* _EXERCISES TO COMPLETE_:
(a) Return word for word the part of the text on New Zealand's economic setting starting with "The OECD (2008a)" and going on through "some of these.".
(b) Take the text on New Zealand's economic setting further, picking up after its last sentence.

* _PASSAGE_:
========

Rank of Auckland in the list of world's largest cities by population (including surrounding urban areas)
Source: City Mayors (2007)

New Zealand can be characterised as having a relatively small population (compared with other developed economies) located some distance from the world's economic weight of Europe and North America, though closer to the emerging economic weight in Asia.

Small size means a relatively lower level of domestic competition,[15] making foreign competition comparatively more important to creating a competitive domestic business environment. Small size also makes it harder to achieve economies of scale,[16] and allows fewer agglomeration benefits.[17] Auckland is New Zealand's largest city, but is still relatively small by world standards. New Zealand's population is thinly spread, creating challenges for infrastructure.

Distance from markets makes economic integration more difficult, given the transport and communication costs of distance, and that preferential trade liberalisation is often driven by geographical proximity.

Reduction in New Zealand's GDP per person that can be ‘explained' by economic geography
Source: OECD (2008a)

The OECD (2008a) estimated that New Zealand's distance from markets lowers its GDP per person by around 10%, equivalent to around 75% of the gap in living standards between New Zealand and the average country in the sample. Two points of clarification should be borne in mind: First, comparing against the average country hides the fact that the same study suggests distance accounts for only around 20% of the gap to USA and almost none of the gap to Australia, so there is still a large role for other factors. Second, the impact of distance ultimately depends on real costs (transport, communications, and so on), and good policy can help reduce some of these.

The close proximity of Australia, with similar institutions and history, make competition intensive for labour and capital, particularly since New Zealand and Australia have among the most free cross-border movement of labour in the world.

Natural resources

Contribution of the primary sector to New Zealand's GDP, including backward and forward links to the rest of the economy
Source: Harrington (2005)

Natural resources have influenced the strengths the economy has developed, such as the primary sector[18] and tourism. These sectors tend to have particular characteristics: Agriculture generally faces stronger trade barriers worldwide, ownership is dominated by cooperatives, and R&D is generally lower than other sectors. Service sectors related to tourism are relatively more important to New Zealand than other developed countries.

New Zealand's water resources have allowed generally lower electricity prices and low costs for water usage, especially in the primary sector.[19] Consequently, New Zealand is a net exporter of ‘virtual water', since water consumption is involved in the production of many exports.[20]

Historical and cultural context

As a former British colony, New Zealand has inherited British political and legal institutions, English is the dominant language, historically there have been strong trade and people flows with the UK, and the ethnic mix is predominantly Pākehā, though it is changing over time.

Proportion of allocated water in New Zealand used for irrigation and stock watering
Source: Ministry for the Environment (2007)

The Treaty of Waitangi relationship between Māori and the Crown has implications for a number of policy areas. Perhaps the most important from an economic point of view is the importance of natural resources,[21] making collaborative approaches desirable for resource-related policy issues.

========

* _INFORMATION SHOWN_:
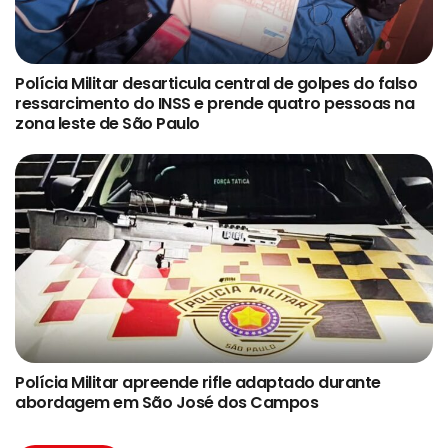
Polícia Militar desarticula central de golpes do falso
ressarcimento do INSS e prende quatro pessoas na
zona leste de São Paulo
Polícia Militar apreende rifle adaptado durante
abordagem em São José dos Campos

========

* _RESULTS OF THE TASKS_:
(a)
The OECD (2008a) estimated that New Zealand's distance from markets lowers its GDP per person by around 10%, equivalent to around 75% of the gap in living standards between New Zealand and the average country in the sample. Two points of clarification should be borne in mind: First, comparing against the average country hides the fact that the same study suggests distance accounts for only around 20% of the gap to USA and almost none of the gap to Australia, so there is still a large role for other factors. Second, the impact of distance ultimately depends on real costs (transport, communications, and so on), and good policy can help reduce some of these.

(b)
Two ‘Kiwi' attitudes that may have economic relevance are the importance of lifestyle and a ‘number 8 wire' mentality. Both appear to be supported by the available survey-based evidence.[22] Other attitudes that are sometimes raised are a lack of aspiration (a ‘boat/bach/BMW' attitude) and tall poppy syndrome. There is little available evidence to support these attitudes, and in any case it is possible that an apparent lack of aspiration could in reality be other drivers (such as lack of competition stifling entrepreneurial activity[23]).


  • [15]The OECD (2005) noted that “in small economies there will be a tension between the paucity of firms in many industries and the fact that these firms are often operating below optimal scale. These tensions could even be accentuated when markets are geographically fragmented, as in New Zealand. Indeed, this can lead to the presence of even smaller geographically distinct markets within the economy. The key way to circumvent the disadvantage of size is to increase exports (thereby improving the ability of firms to achieve economies of scale) and imports (thereby providing increased competition).”
  • [16]For example, Mills and Timmins (2004) found that “large firms that are smaller on average than large firms in at least some other countries”.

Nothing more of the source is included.